Blood Car This one's really a black-as-sin comedy moreso than a horror movie, but I'm gonna plug it anyway because it's
awesome. Blood Car tells the story of Archie Andrews, a vegan environmentalist elementary-school teacher who wears t-shirts that say things like "dolphins are dandy", living in a future where gas prices are so high that only the richest can afford to drive. Archie tries to invent an engine that runs on wheatgrass, but accidentally invents one that runs on BLOOD... HUMAN BLOOD! (The film gives this about as much explanation as it deserves, i.e. none at all.) Discovering that having a running car gets him laid, Archie immediately throws over all his moral principles, and the film becomes an absurd serial bloodbath in his quest for more fuel for the Bloodcar. This is one of those movies like Dead Alive that positively
revels in its own depravity, but what really pushes it over the top is the final scene - in which an agent of "The Governemnt" [sic] sits Archie down and tries to talk him into revealing the Bloodcar's secrets, using one of the most transcendently bizarre sequences of Christopher Walkenesque nonsense I have
ever heard in a movie. If you don't like Blood Car... well, then you're probably a decent person. The rest of you should go watch it!

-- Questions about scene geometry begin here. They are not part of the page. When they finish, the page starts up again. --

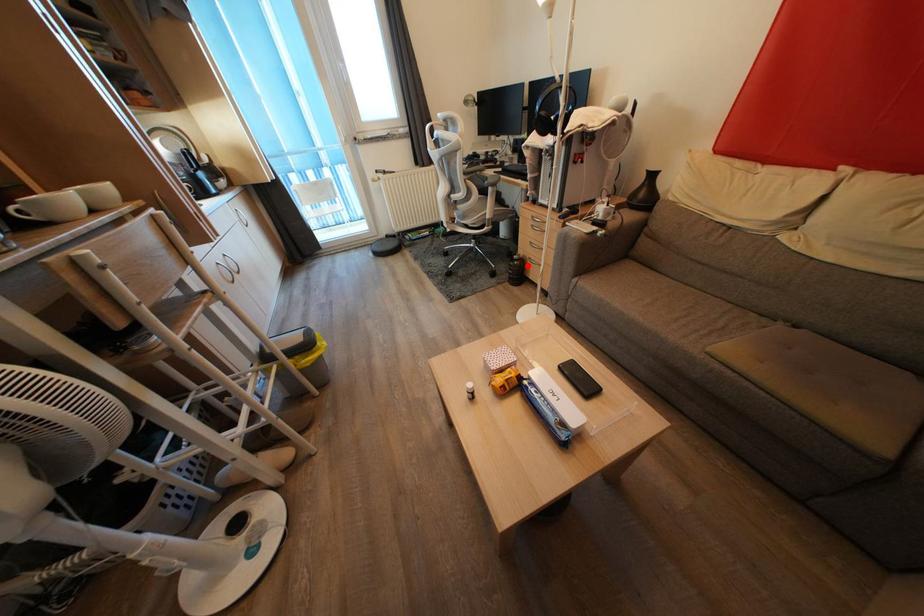
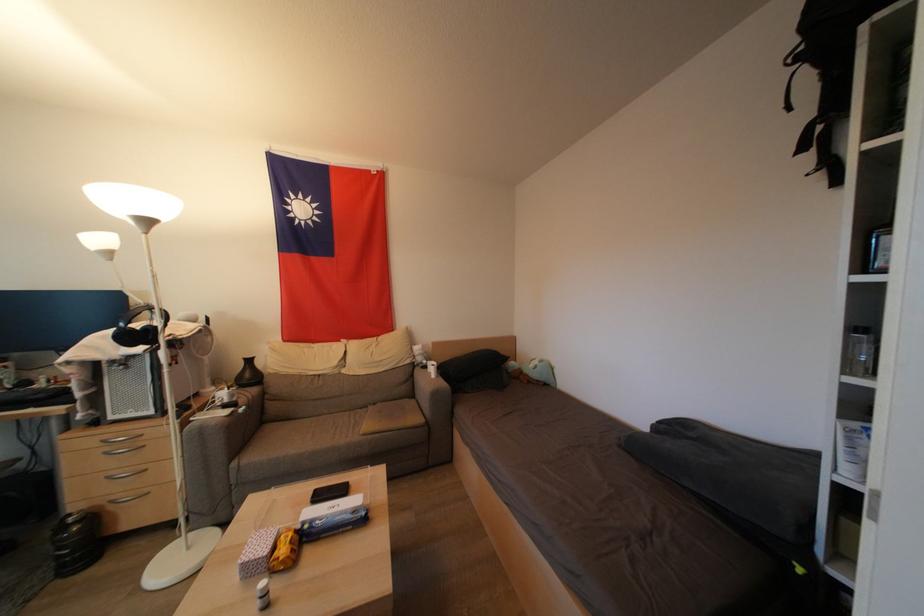
Question: I am providing you with two images of the same scene from different viewpoints. Given a red point in image1, look at the same physical point in image2. Is it:

Choices:
 (A) Closer to the viewpoint
 (B) Farther from the viewpoint

Answer: (A)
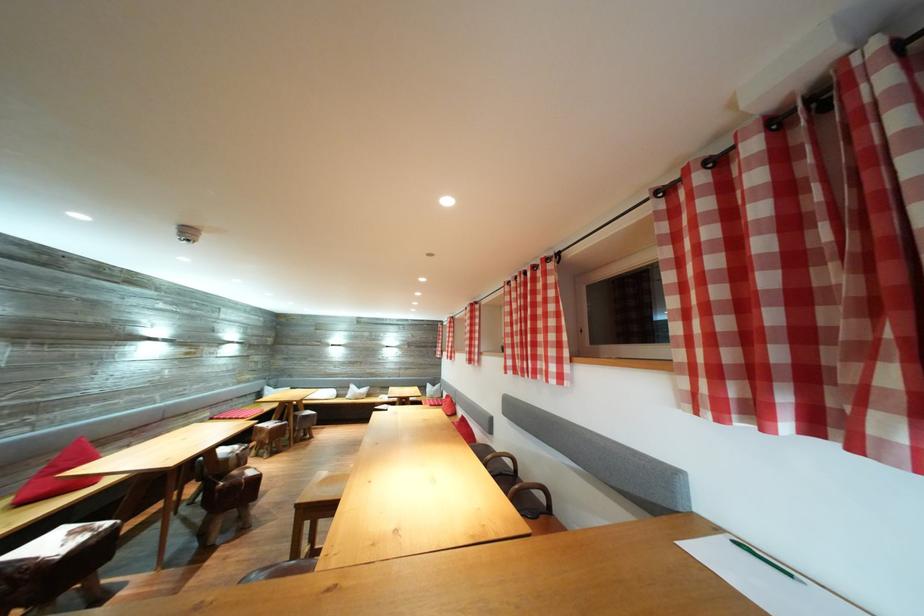
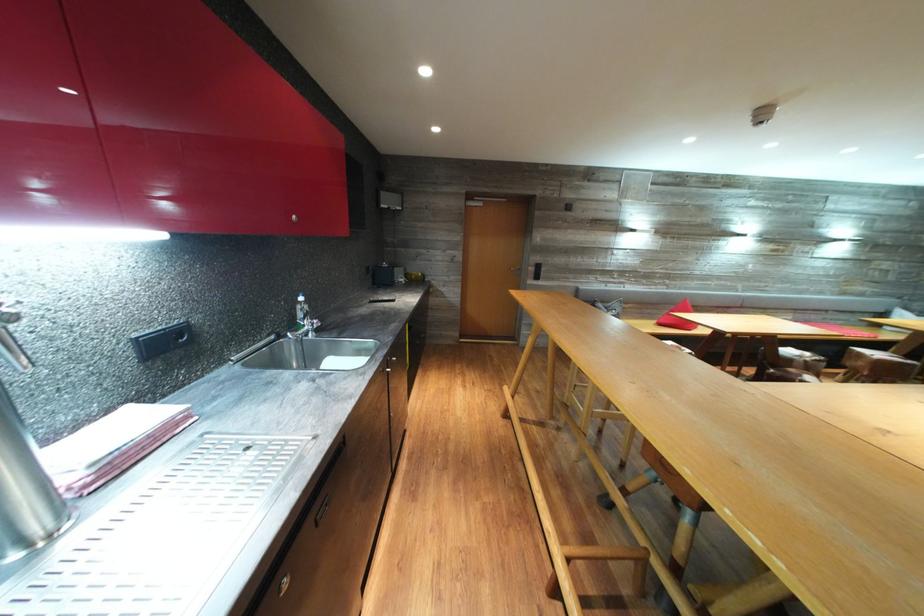
Question: The camera is either moving clockwise (left) or counter-clockwise (right) around the object. The first image is from the beginning of the video and the second image is from the end. Is the camera moving left or right when shooting the video?

Choices:
 (A) Left
 (B) Right

Answer: (B)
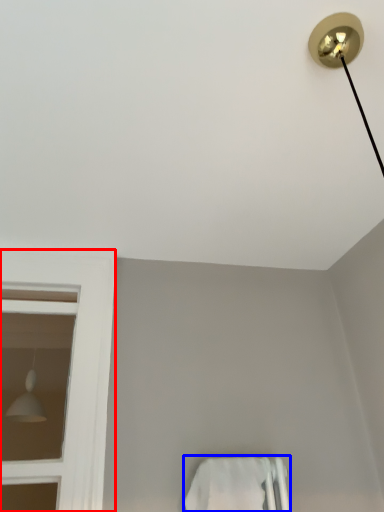
Question: Which object is closer to the camera taking this photo, bay window (highlighted by a red box) or towel bar (highlighted by a blue box)?

Choices:
 (A) bay window
 (B) towel bar

Answer: (B)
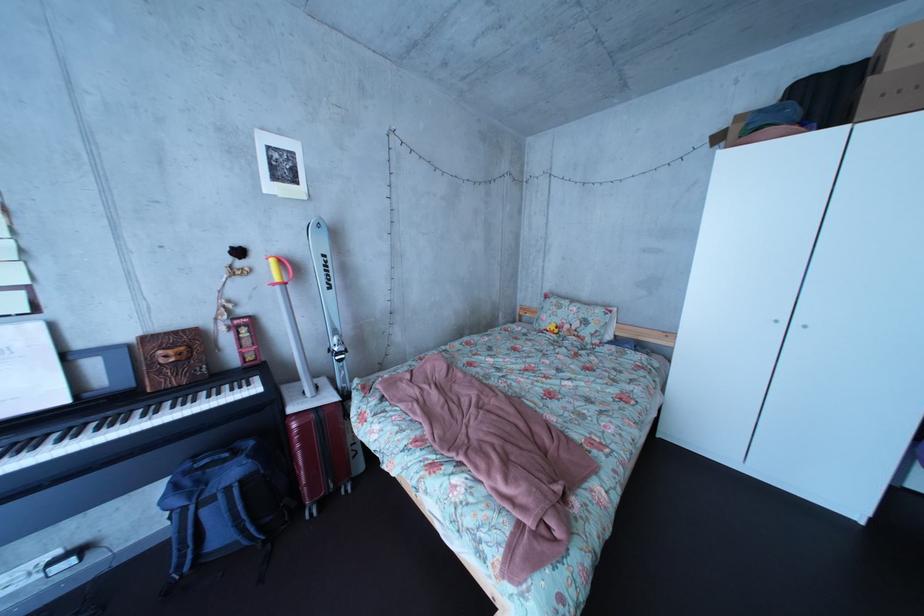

Uzumaki I'm probably going to take some flak for this one, as most people seem to hate it. But personally, I think Uzumaki is the bee's knees! It has two distinguishing characteristics for me: first, it is the only movie
ever to give me the same sense of horrific cosmic weirdness that I get from reading Lovecraft stories. And second, it is the only movie
ever to have a scene that reveals a previously hidden creepy thing, which turned out to
actually be creepier than what I was imagining in my head! I'm not going to tell you much about the plot (it would be pointless to try), but in essence, it concerns a small Japanese town that becomes infected with... spirals. Yes, the shape. That's your monster in this movie - spirals. The movie starts out with a very long, slow-burn setup as things and events in the town become increasingly "spirally", but by the final act the movie has gone flat-out gonzo insane, with reality warping in the kinds of unthinkably weird ways you might actually see if one of Lovecraft's Outer Gods actually made its presence felt.